The Great Gatsby, F Scott Fitzgerald
The novel centres on Gatsby’s life-long obsession with Daisy Buchanan, but it is narrator Nick Carraway’s compulsive fascination with Gatsby and his lifestyle that keeps us reading and allows Fitzgerald to unpack the peculiar details of Jazz Age depravity that echo at once beautiful and vulgar, and ever so inviting.

 

the-red-and-the-blackThe Red and the Black, Stendhal
Another little-disguised satire on French culture in the 19th century, Stendhal’s Bildungsroman follows Julien Sorel from a peasant upbringing through his attempts at overcoming the social restrictions of the time.

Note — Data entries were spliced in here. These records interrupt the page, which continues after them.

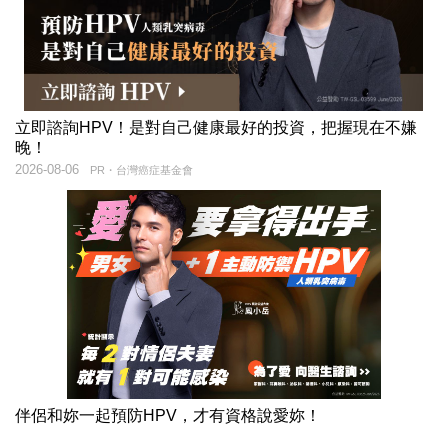
立即諮詢HPV！是對自己健康最好的投資，把握現在不嫌
晚！
2026-08-06
PR・台灣癌症基金會
伴侶和妳一起預防HPV，才有資格說愛妳！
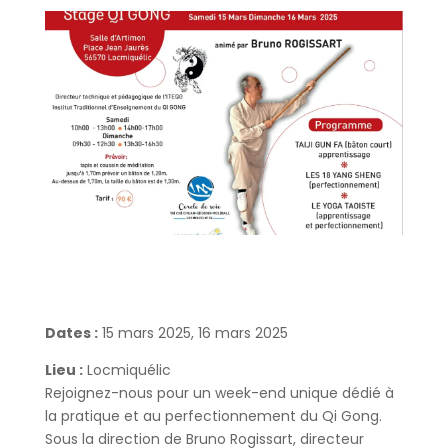
Dates :
15 mars 2025, 16 mars 2025
Lieu :
Locmiquélic
Rejoignez-nous pour un week-end unique dédié à
la pratique et au perfectionnement du Qi Gong.
Sous la direction de Bruno Rogissart, directeur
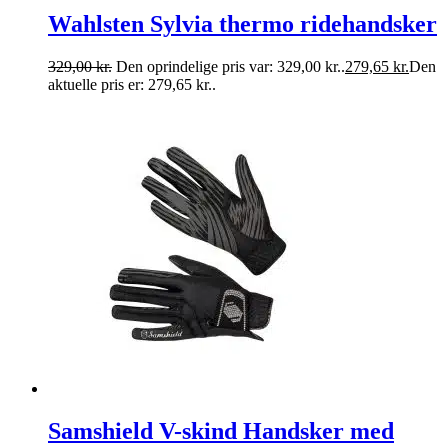
Wahlsten Sylvia thermo ridehandsker
329,00
kr.
Den oprindelige pris var: 329,00 kr..
279,65
kr.
Den
aktuelle pris er: 279,65 kr..
Samshield V-skind Handsker med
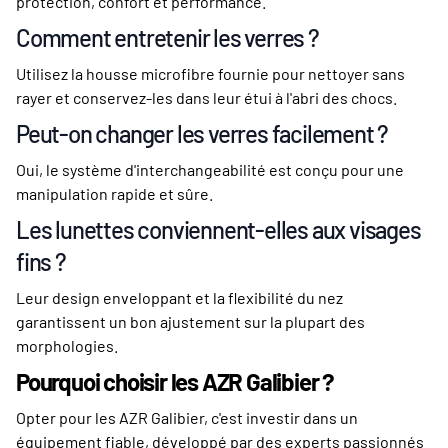
protection, confort et performance.
Comment entretenir les verres ?
Utilisez la housse microfibre fournie pour nettoyer sans
rayer et conservez-les dans leur étui à l'abri des chocs.
Peut-on changer les verres facilement ?
Oui, le système d'interchangeabilité est conçu pour une
manipulation rapide et sûre.
Les lunettes conviennent-elles aux visages
fins ?
Leur design enveloppant et la flexibilité du nez
garantissent un bon ajustement sur la plupart des
morphologies.
Pourquoi choisir les AZR Galibier ?
Opter pour les AZR Galibier, c'est investir dans un
équipement fiable, développé par des experts passionnés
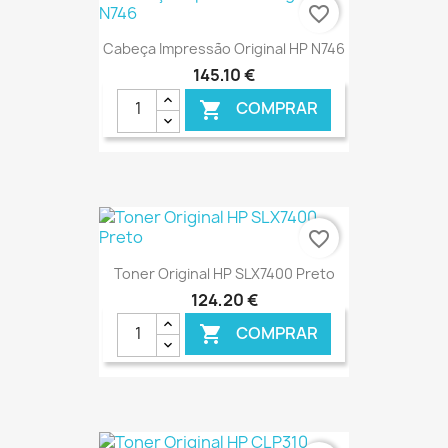
€ ONLINE
favorite_border
Cabeça Impressão Original HP N746
145,10 €
COMPRAR

€ ONLINE
favorite_border
Toner Original HP SLX7400 Preto
124,20 €
COMPRAR

€ ONLINE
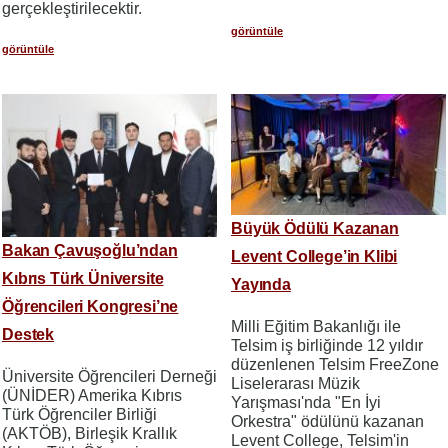
gerçekleştirilecektir.
görüntüle
görüntüle
Büyük Ödülü Kazanan
Bakan Çavuşoğlu’ndan
Levent College’in Klibi
Kıbrıs Türk Üniversite
Yayında
Öğrencileri Kongresi’ne
Milli Eğitim Bakanlığı ile
Destek
Telsim iş birliğinde 12 yıldır
düzenlenen Telsim FreeZone
Üniversite Öğrencileri Derneği
Liselerarası Müzik
(ÜNİDER) Amerika Kıbrıs
Yarışması'nda "En İyi
Türk Öğrenciler Birliği
Orkestra" ödülünü kazanan
(AKTÖB), Birleşik Krallık
Levent College, Telsim'in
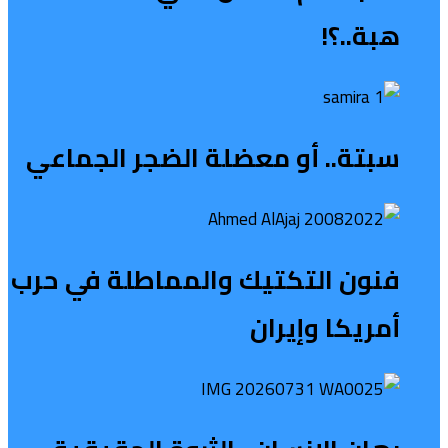
هبة..؟!
سبتة.. أو معضلة الضجر الجماعي
فنون التكتيك والمماطلة في حرب
أمريكا وإيران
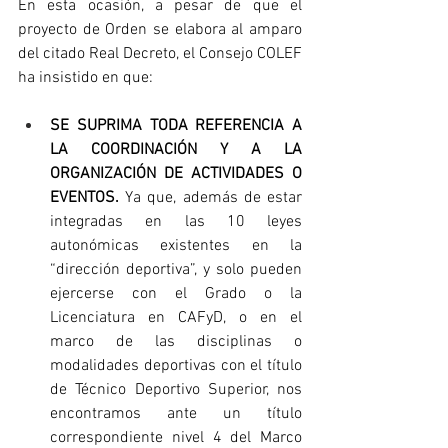
En esta ocasión, a pesar de que el 
proyecto de Orden se elabora al amparo 
del citado Real Decreto, el Consejo COLEF 
ha insistido en que:
SE SUPRIMA TODA REFERENCIA A 
LA COORDINACIÓN Y A LA 
ORGANIZACIÓN DE ACTIVIDADES O 
EVENTOS. 
Ya que, además de estar 
integradas en las 10 leyes 
autonómicas existentes en la 
“dirección deportiva”, y solo pueden 
ejercerse con el Grado o la 
Licenciatura en CAFyD, o en el 
marco de las disciplinas o 
modalidades deportivas con el título 
de Técnico Deportivo Superior, nos 
encontramos ante un título 
correspondiente nivel 4 del Marco 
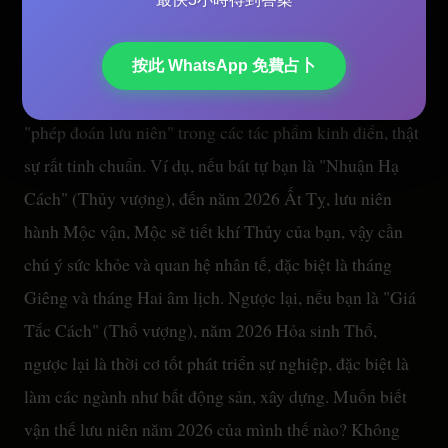
Nói đến dự đoán vận thế lưu niên, giống như xem dự
báo thời tiết vậy, giúp bạn biết trước lúc nào thuận buồm
xuôi gió, lúc nào cần đề cao cảnh giác. "Bát Tự Vi
按此 WhatsApp 免費占卜
Thiên Lý" mệnh lý lại giỏi nhất điểm này, đặc biệt là
"phép đoán lưu niên" trong các tác phẩm kinh điển, thật
sự rất tinh chuẩn. Ví dụ, nếu bát tự bạn là "Nhuận Hạ
Cách" (Thủy vượng), đến năm 2026 Ất Tỵ, lưu niên
hành Mộc vận, Mộc sẽ tiết khí Thủy của bạn, vậy cần
chú ý sức khỏe và quan hệ nhân tế, đặc biệt là tháng
Giêng và tháng Hai âm lịch. Ngược lại, nếu bạn là "Giá
Tắc Cách" (Thổ vượng), năm 2026 Hỏa sinh Thổ,
ngược lại là thời cơ tốt phát triển sự nghiệp, đặc biệt là
làm các ngành như bất động sản, xây dựng. Muốn biết
vận thế lưu niên năm 2026 của mình thế nào? Không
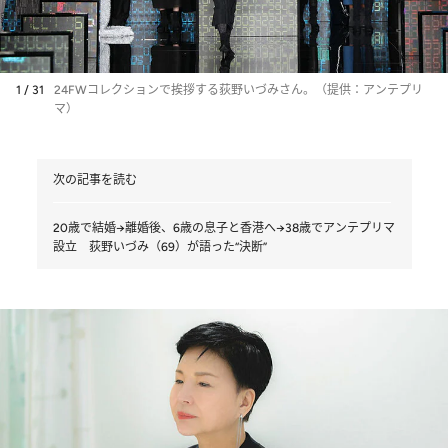
1 / 31
24FWコレクションで挨拶する荻野いづみさん。（提供：アンテプリ
マ）
次の記事を読む
20歳で結婚→離婚後、6歳の息子と香港へ→38歳でアンテプリマ
設立 荻野いづみ（69）が語った“決断”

Littered with superficial love affairs, the narrative is distinct in its dealings with social hypocrisy and political manipulation.

 

Wuthering Heights, Emily Bronte
The immortal story of Heathcliff and Catherine set amidst the desolate moors of northern England is stark in its obsessive brutality and the almost animalistic behaviour of the central characters. A novel of painstaking vengeance and misery with a lost, twisted love story at the centre. Satisfying on so many levels.